**Instructions to follow**:
Take from the records below each line that holds "південний".

*** Opening of Source data ***

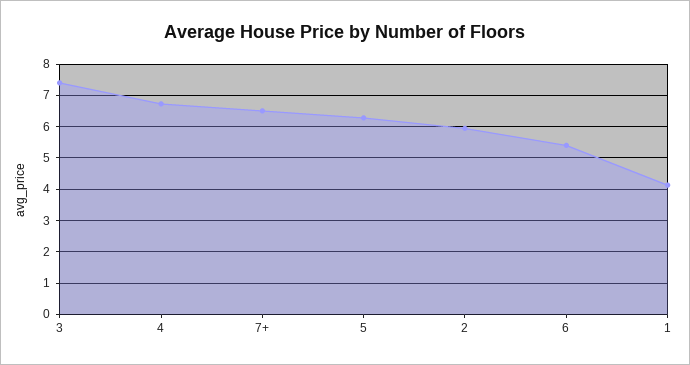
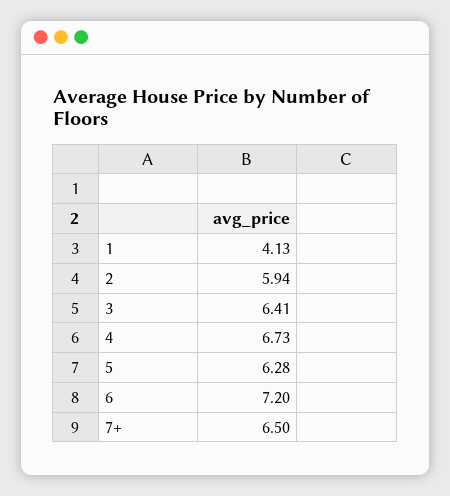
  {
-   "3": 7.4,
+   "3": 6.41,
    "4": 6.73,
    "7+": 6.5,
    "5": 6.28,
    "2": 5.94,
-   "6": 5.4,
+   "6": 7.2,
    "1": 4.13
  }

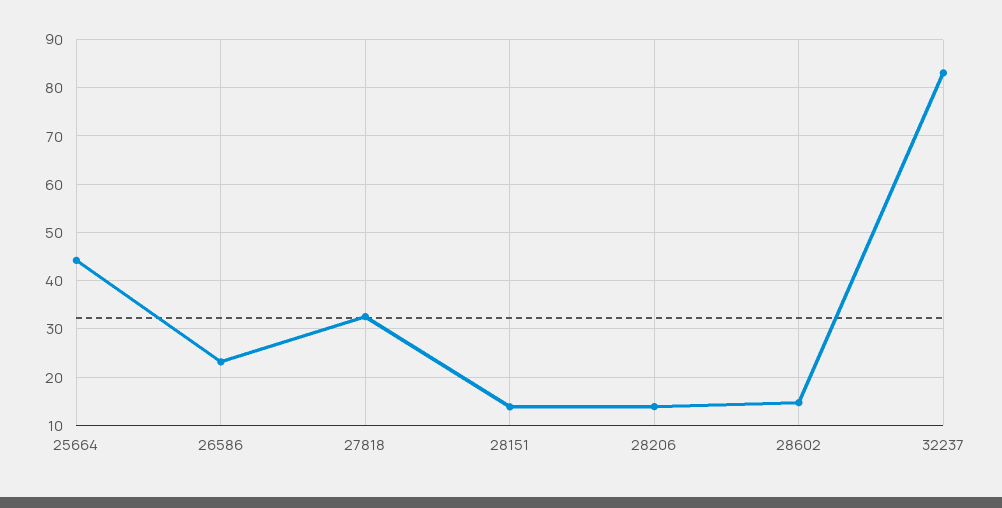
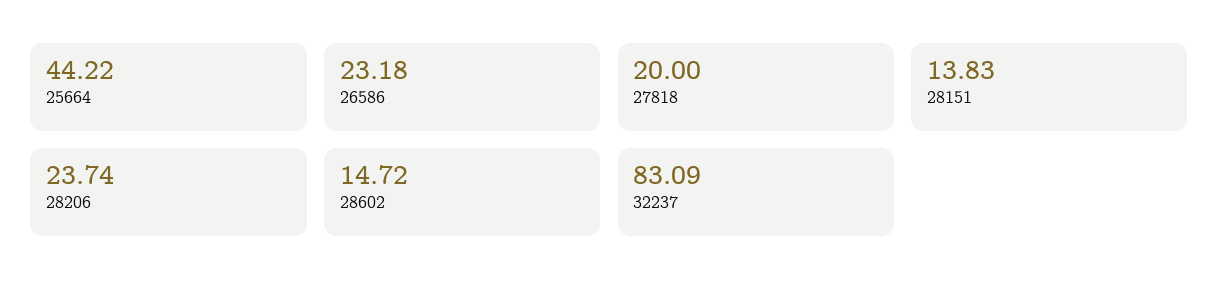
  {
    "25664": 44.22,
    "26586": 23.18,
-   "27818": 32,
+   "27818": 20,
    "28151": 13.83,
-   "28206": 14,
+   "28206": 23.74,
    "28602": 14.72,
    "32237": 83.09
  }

*** Close of Source data ***
*** Opening of Source data ***

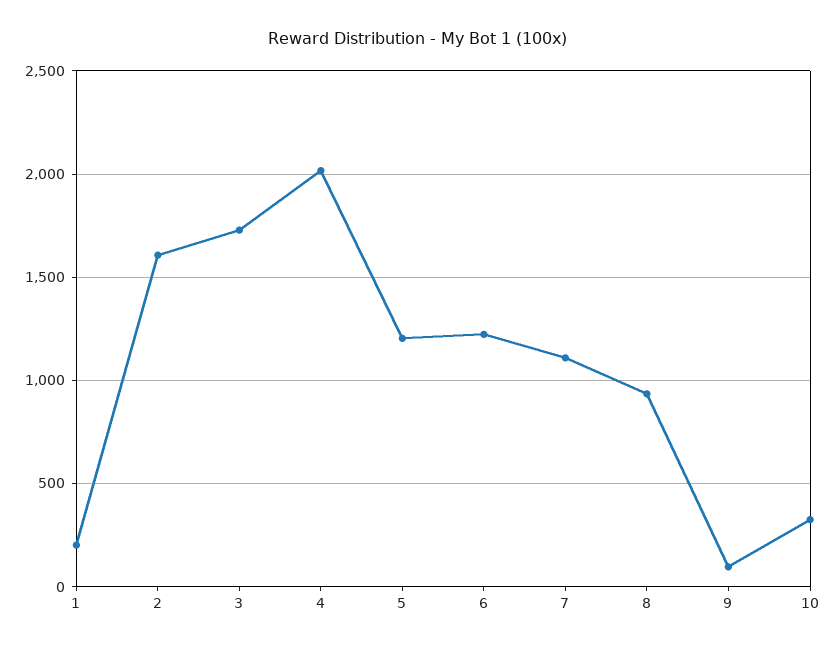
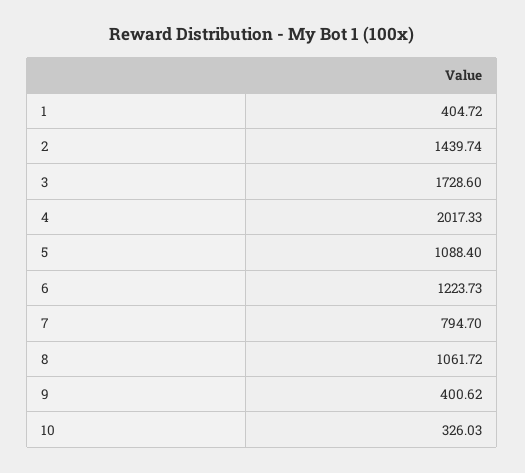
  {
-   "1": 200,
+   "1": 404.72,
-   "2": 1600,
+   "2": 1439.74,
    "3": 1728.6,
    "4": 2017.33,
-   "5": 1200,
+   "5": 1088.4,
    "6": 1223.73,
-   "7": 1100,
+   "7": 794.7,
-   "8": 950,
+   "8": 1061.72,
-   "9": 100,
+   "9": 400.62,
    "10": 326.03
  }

*** Close of Source data ***
*** Opening of Source data ***

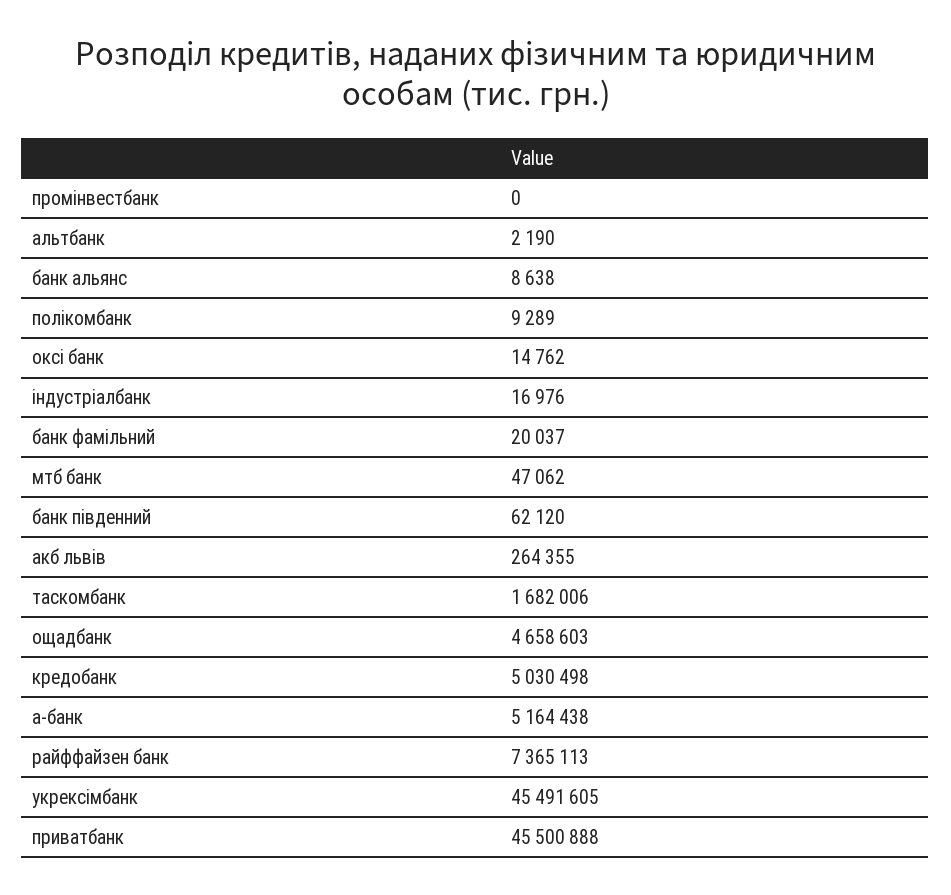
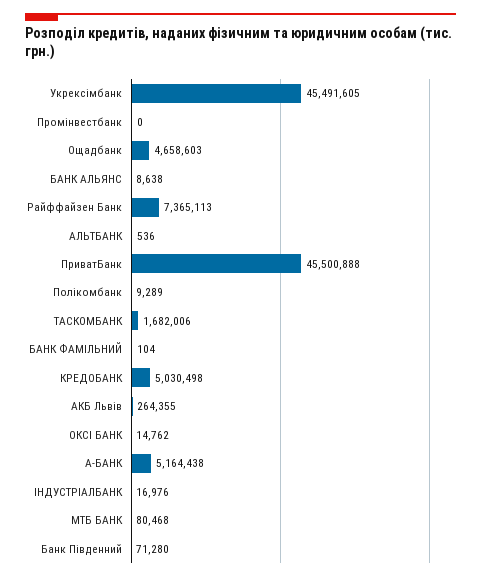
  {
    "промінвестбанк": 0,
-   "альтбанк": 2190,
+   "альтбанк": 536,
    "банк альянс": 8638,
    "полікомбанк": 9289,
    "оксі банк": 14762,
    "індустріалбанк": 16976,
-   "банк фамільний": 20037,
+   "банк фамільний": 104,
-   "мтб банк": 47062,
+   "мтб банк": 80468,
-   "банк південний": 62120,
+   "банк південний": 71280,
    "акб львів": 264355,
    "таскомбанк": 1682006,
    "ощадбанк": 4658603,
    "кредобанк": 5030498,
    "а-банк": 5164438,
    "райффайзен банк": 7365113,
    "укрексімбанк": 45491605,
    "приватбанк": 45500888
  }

*** Close of Source data ***

**Task response**:
-   "банк південний": 62120,
+   "банк південний": 71280,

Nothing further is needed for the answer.